Ģirts Muižnieks. Mirror II. Oil on canvas. 102x145cm. 2009. Publicity photo
 
The works of Ģirts Muižnieks imply playfulness in their very construct. It may be naïve, exploratory, unruly, subtle, sensual, mysterious, romantic, professional, dramatic, but the eloquence of colour is detonated as if anew each time, and the viewer is once again set up for emotional self-discovery. The graphical and pictorial play on “hair”, the substance introduced by the title of the new exhibition, is like-wise not restricted to the decoratively striking exterior, the initial visual impression.

References to the presence of the human image in Muižnieks’ paintings have always been limited, led by an emphasis on certain elements. In the 1990s, for example, the world of his painting was ruled by eyes and lips. If we recall the artist’s recent solo exhibition at the National Museum of Art, another subject, the motif of “another face” comes to mind, this time in the form of dramatic, shaggy masks, which hinted at a resemblance to ancient archetypes and suggested sources of inspiration populated by phantoms of the subconscious. The games of the fashion doll faces at the Gallery 21 exhibition turn out to be more savage, the graphical pattern of colour in the coils, curls and scratches of hair sets the tone for a visuality that is not just lavish, but ambiguous as well. The Bébé Jumeau doll that Ģirts Muižnieks cites as a source of inspiration, along with the provenance of this celebrated wearer of the latest fashions of the latter half of the19th century, seems to have provided the artist with an extensively modifiable, many-layered playing field. A doll’s head found in a Parisian antique shop is the one unchanging, canonised value in this fashion brand messenger’s triumphant march across the threshold of centuries.
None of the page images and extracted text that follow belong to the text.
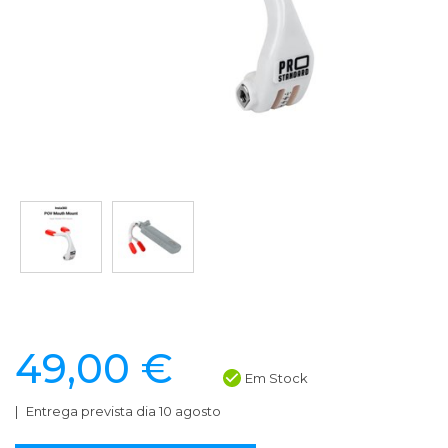
49,00 €
Em Stock
Entrega prevista dia 10 agosto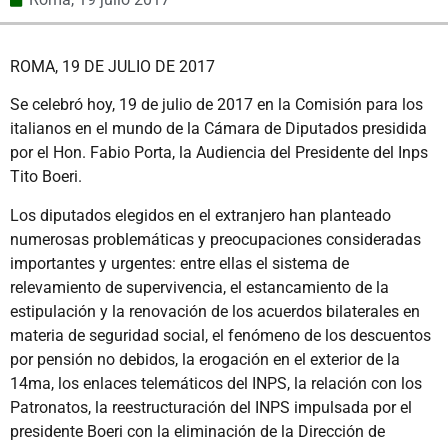
ROMA, 19 DE JULIO DE 2017
Se celebró hoy, 19 de julio de 2017 en la Comisión para los
italianos en el mundo de la Cámara de Diputados presidida
por el Hon. Fabio Porta, la Audiencia del Presidente del Inps
Tito Boeri.
Los diputados elegidos en el extranjero han planteado
numerosas problemáticas y preocupaciones consideradas
importantes y urgentes: entre ellas el sistema de
relevamiento de supervivencia, el estancamiento de la
estipulación y la renovación de los acuerdos bilaterales en
materia de seguridad social, el fenómeno de los descuentos
por pensión no debidos, la erogación en el exterior de la
14ma, los enlaces telemáticos del INPS, la relación con los
Patronatos, la reestructuración del INPS impulsada por el
presidente Boeri con la eliminación de la Dirección de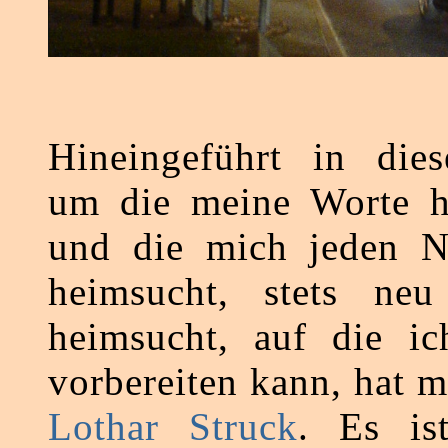
Hineingeführt in die
um die meine Worte h
und die mich jeden 
heimsucht, stets neu 
heimsucht, auf die ic
vorbereiten kann, hat m
Lothar Struck
. Es is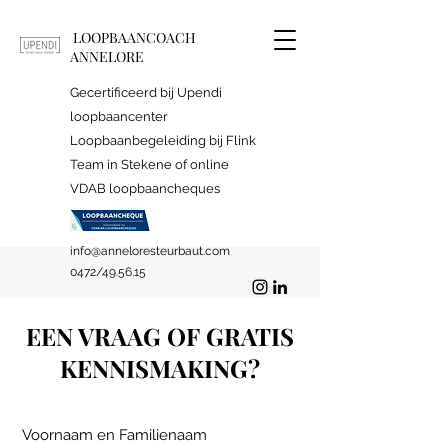
LOOPBAANCOACH
ANNELORE
Gecertificeerd bij Upendi
loopbaancenter
Loopbaanbegeleiding bij Flink
Team in Stekene of online
VDAB loopbaancheques
info@anneloresteurbaut.com
0472/49.56.15
EEN VRAAG OF GRATIS
KENNISMAKING?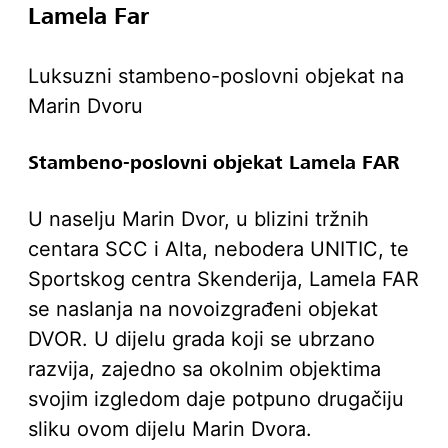
Lamela Far
Luksuzni stambeno-poslovni objekat na
Marin Dvoru
Stambeno-poslovni objekat Lamela FAR
U naselju Marin Dvor, u blizini tržnih
centara SCC i Alta, nebodera UNITIC, te
Sportskog centra Skenderija, Lamela FAR
se naslanja na novoizgrađeni objekat
DVOR. U dijelu grada koji se ubrzano
razvija, zajedno sa okolnim objektima
svojim izgledom daje potpuno drugačiju
sliku ovom dijelu Marin Dvora.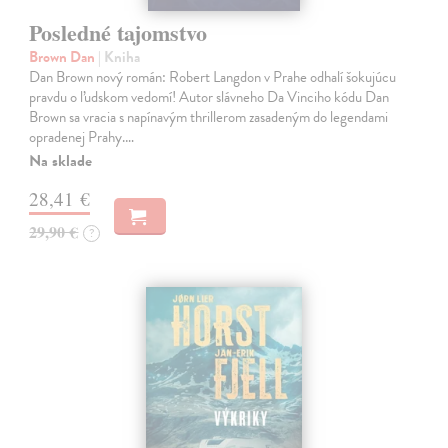
Posledné tajomstvo
Brown Dan
| Kniha
Dan Brown nový román: Robert Langdon v Prahe odhalí šokujúcu
pravdu o ľudskom vedomí! Autor slávneho Da Vinciho kódu Dan
Brown sa vracia s napínavým thrillerom zasadeným do legendami
opradenej Prahy.…
Na sklade
28,41 €
29,90 €
?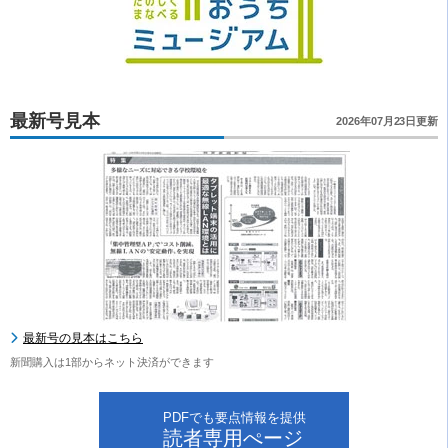
最新号見本
2026年07月23日更新
最新号の見本はこちら
新聞購入は1部からネット決済ができます
PDFでも要点情報を提供
読者専用ぺージ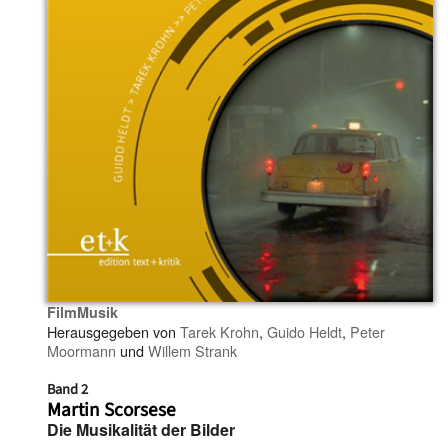
FilmMusik
Herausgegeben von
Tarek Krohn
,
Guido Heldt
,
Peter
Moormann
und
Willem Strank
Band 2
Martin Scorsese
Die Musikalität der Bilder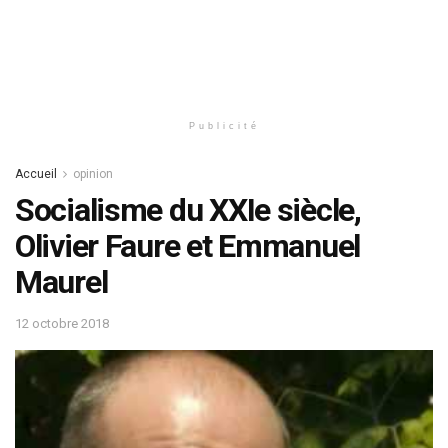
Publicité
Accueil
opinion
Socialisme du XXIe siècle,
Olivier Faure et Emmanuel
Maurel
12 octobre 2018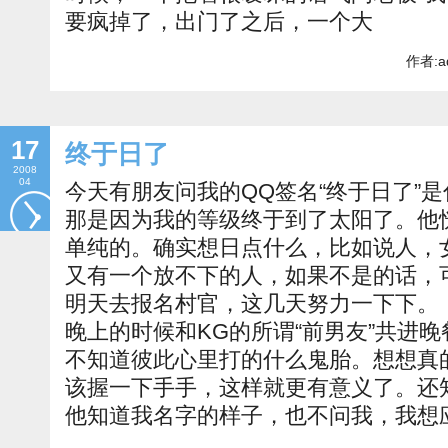
要疯掉了，出门了之后，一个大
作者:a
17
终于日了
2008
04
今天有朋友问我的QQ签名“终于日了”
那是因为我的等级终于到了太阳了。他
单纯的。确实想日点什么，比如说人，
又有一个放不下的人，如果不是的话，
明天去报名村官，这几天努力一下下。
晚上的时候和KG的所谓“前男友”共进
不知道彼此心里打的什么鬼胎。想想真
该握一下手手，这样就更有意义了。还
他知道我名字的样子，也不问我，我想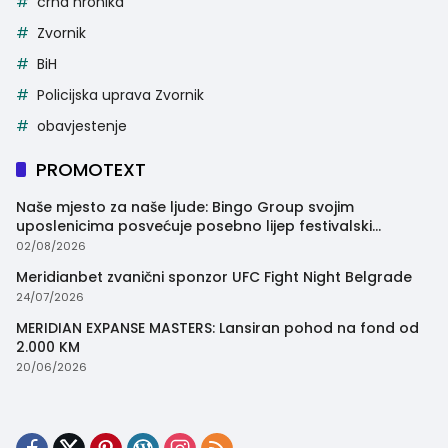
crna hronika
Zvornik
BiH
Policijska uprava Zvornik
obavjestenje
PROMOTEXT
Naše mjesto za naše ljude: Bingo Group svojim
uposlenicima posvećuje posebno lijep festivalski
trenutak
02/08/2026
Meridianbet zvanični sponzor UFC Fight Night Belgrade
24/07/2026
MERIDIAN EXPANSE MASTERS: Lansiran pohod na fond od
2.000 KM
20/06/2026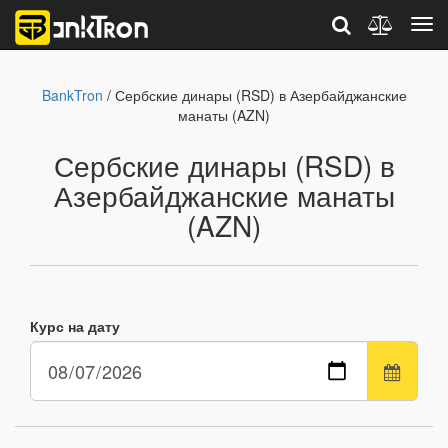
BankTron
/ Сербские динары (RSD) в Азербайджанские
манаты (AZN)
Сербские динары (RSD) в
Азербайджанские манаты
(AZN)
Курс на дату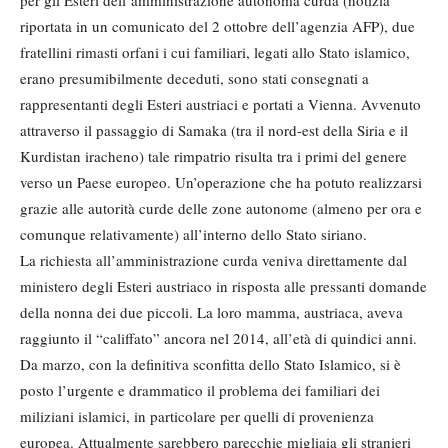
per gli Esteri dell’amministrazione autonoma curda (notizia
riportata in un comunicato del 2 ottobre dell’agenzia AFP), due
fratellini rimasti orfani i cui familiari, legati allo Stato islamico,
erano presumibilmente deceduti, sono stati consegnati a
rappresentanti degli Esteri austriaci e portati a Vienna. Avvenuto
attraverso il passaggio di Samaka (tra il nord-est della Siria e il
Kurdistan iracheno) tale rimpatrio risulta tra i primi del genere
verso un Paese europeo. Un’operazione che ha potuto realizzarsi
grazie alle autorità curde delle zone autonome (almeno per ora e
comunque relativamente) all’interno dello Stato siriano.
La richiesta all’amministrazione curda veniva direttamente dal
ministero degli Esteri austriaco in risposta alle pressanti domande
della nonna dei due piccoli. La loro mamma, austriaca, aveva
raggiunto il “califfato” ancora nel 2014, all’età di quindici anni.
Da marzo, con la definitiva sconfitta dello Stato Islamico, si è
posto l’urgente e drammatico il problema dei familiari dei
miliziani islamici, in particolare per quelli di provenienza
europea. Attualmente sarebbero parecchie migliaia gli stranieri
It can also be read as a visual symbol of the longevity of glamour. Its charm is undeniable. Seemingly from the position of the outsider, but in reality sufficiently involved, we can seek the secret of this phenomenon in its infinite, albeit not always pleasant, fitting and current manifestations.

 
Ģirts Muižnieks. Hair VI. Oil on canvas. 150x122cm. 2009. Publicity photo
 
There is a dense intensity of colour, splotchy expanses against the empty background instead of the scattered colour marks Muižnieks has used hitherto, ranging from the neat and orderly to the obscenely brutal. The playful guessing games in which the veiled presence of eroticism, the base stock and binding agent of art, are now replaced with sexually declarative motifs (Spogulis II / ‘Mirror II’); the images of dolls’ heads are at times fierce, akin to the smash of a fist. Aggression and melancholy. And still all of this remains in harmony with a cultured, intelligent, professionally meticulous artistic stance.

This is what Ģirts Muižnieks does better than anyone else: he finds the perfect balance on a knife’s edge between the games of the more glamorous circles of society and the viewpoint of an outsider. The impressive decorative values of his works almost imperceptibly draw the viewer into the existential environment of private dramas, where the everyday phantoms of the soul encounter visions of the multiplicity of symbols of society.